### GIVEN TEXT
History

United Kingdom
- Name: Grenada
- Owner: J. Blackett & Co.
- Builder: Thomas Steemson, Paull, Kingston upon Hull
- Launched: 15 September 1810
- Fate: Condemned 1827

General characteristics
- Type: Barque
- Tons burthen: 408, or 413 (bm)
- Propulsion: Sail
- Armament: 2 × 6-pounder guns, later 6

= Grenada (1810 ship) =

Merchant ship and convict transport (1810–1827)

Grenada was a merchant ship built at Kingston upon Hull, England in 1810. She made four voyages transporting convicts from England to Australia. In 1827, while returning to England from Australia via Batavia, she arrived at Mauritius in a damaged state and was condemned.

==Career==
Grenada appears in the Register of Shipping for 1811 with T. Curzens, master, J. Blackett, owner, and trade Hull–Grenada.
Grenada was sheathed in copper in 1816.

Grenada appears in the Register of Shipping for 1820 with A. Donald, master, Blackett & Son, owner, and trade London–Bombay.

===First convict voyage===
Under the command of Andrew Donald and surgeon Emanuel Lazzaretto, she left Sheerness, England on 8 May 1819 with 152 male convicts, passengers, and cargo. She arrived at Sydney on 21 October. No convicts died on the voyage. Grenada sailed from Port Jackson on 27 December, bound for Calcutta.

(Data entries)
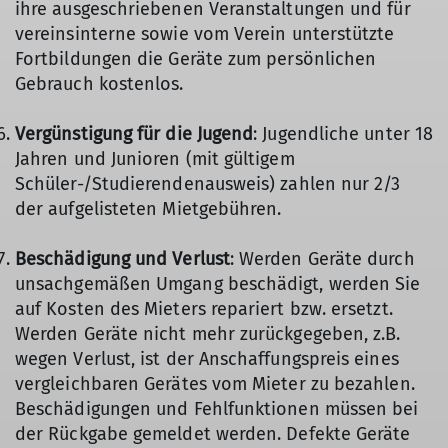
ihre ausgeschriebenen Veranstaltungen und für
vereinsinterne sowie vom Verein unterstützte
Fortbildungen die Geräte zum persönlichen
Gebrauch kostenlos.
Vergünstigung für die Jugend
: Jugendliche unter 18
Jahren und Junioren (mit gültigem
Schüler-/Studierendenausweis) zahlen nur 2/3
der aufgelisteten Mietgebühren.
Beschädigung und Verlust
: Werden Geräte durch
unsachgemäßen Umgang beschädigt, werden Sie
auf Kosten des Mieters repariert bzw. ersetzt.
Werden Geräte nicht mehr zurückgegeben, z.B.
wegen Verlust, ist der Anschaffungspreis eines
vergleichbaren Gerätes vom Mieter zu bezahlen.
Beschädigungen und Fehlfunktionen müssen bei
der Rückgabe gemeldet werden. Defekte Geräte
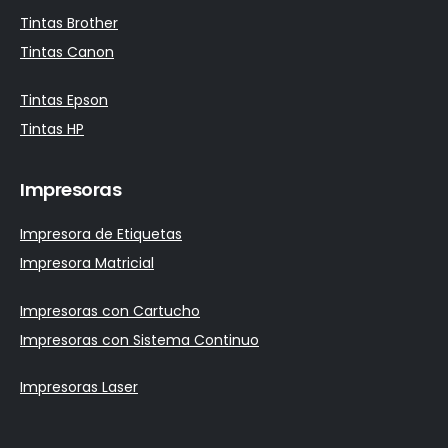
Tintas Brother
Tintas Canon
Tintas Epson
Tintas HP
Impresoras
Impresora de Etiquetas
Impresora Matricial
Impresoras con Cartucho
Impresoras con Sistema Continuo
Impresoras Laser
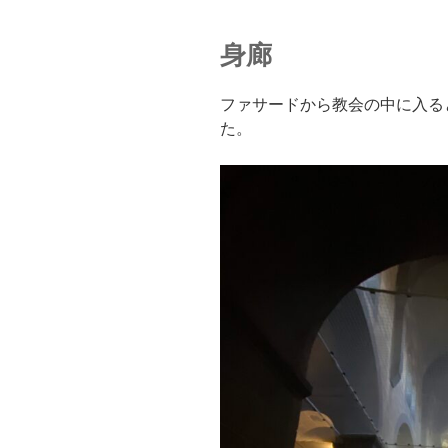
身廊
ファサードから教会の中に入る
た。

### TASKS
[1] According to the text about the ship Grenada, how many male convicts were aboard when she left Sheerness on 8 May 1819?
[2] Extend the text about the ship Grenada, starting after its last sentence.

### OUTPUTS FOR THE TASKS
[1] 152 male convicts

[2]
===Second convict voyage===
Grenada left Portsmouth, England under the command of Andrew Donald and surgeon Peter Cunningham on 9 May 1821 with 152 male convicts, passengers, and cargo. She arrived at Sydney on 16 September. No convicts died on the voyage. She left Port Jackson in December with cargo and passengers for Batavia.

In 1823 Grenada, Anderson, master, sailed for Calcutta under a license from the British East India Company (EIC).

===Third convict voyage===
Under the command of Alexander Anderson and surgeon Peter Cunningham, she left London, England on 2 October 1824 with 81 female convicts, passengers, and cargo. She arrived at Sydney on 23 January 1825. No convicts died on the voyage. Grenada sailed from Port Jackson on 27 March, bound for Madras.

===Fourth convict voyage===
Grenada left Portsmouth, England under the command of John Tracy and surgeon Alexander Nisbet on 8 September 1826 with 88 female convicts, passengers, and cargo. She arrived at Hobart Town on 9 January 1827. Four convicts, and two children died on the voyage. She left Hobart Town on 13 January with cargo and passengers for Sydney, arriving on 23 January. Grenada left Port Jackson on 1 March with cargo and passengers for Batavia.

==Fate==
Grenada arrived at Mauritius from Batavia in a damaged state. She was condemned there.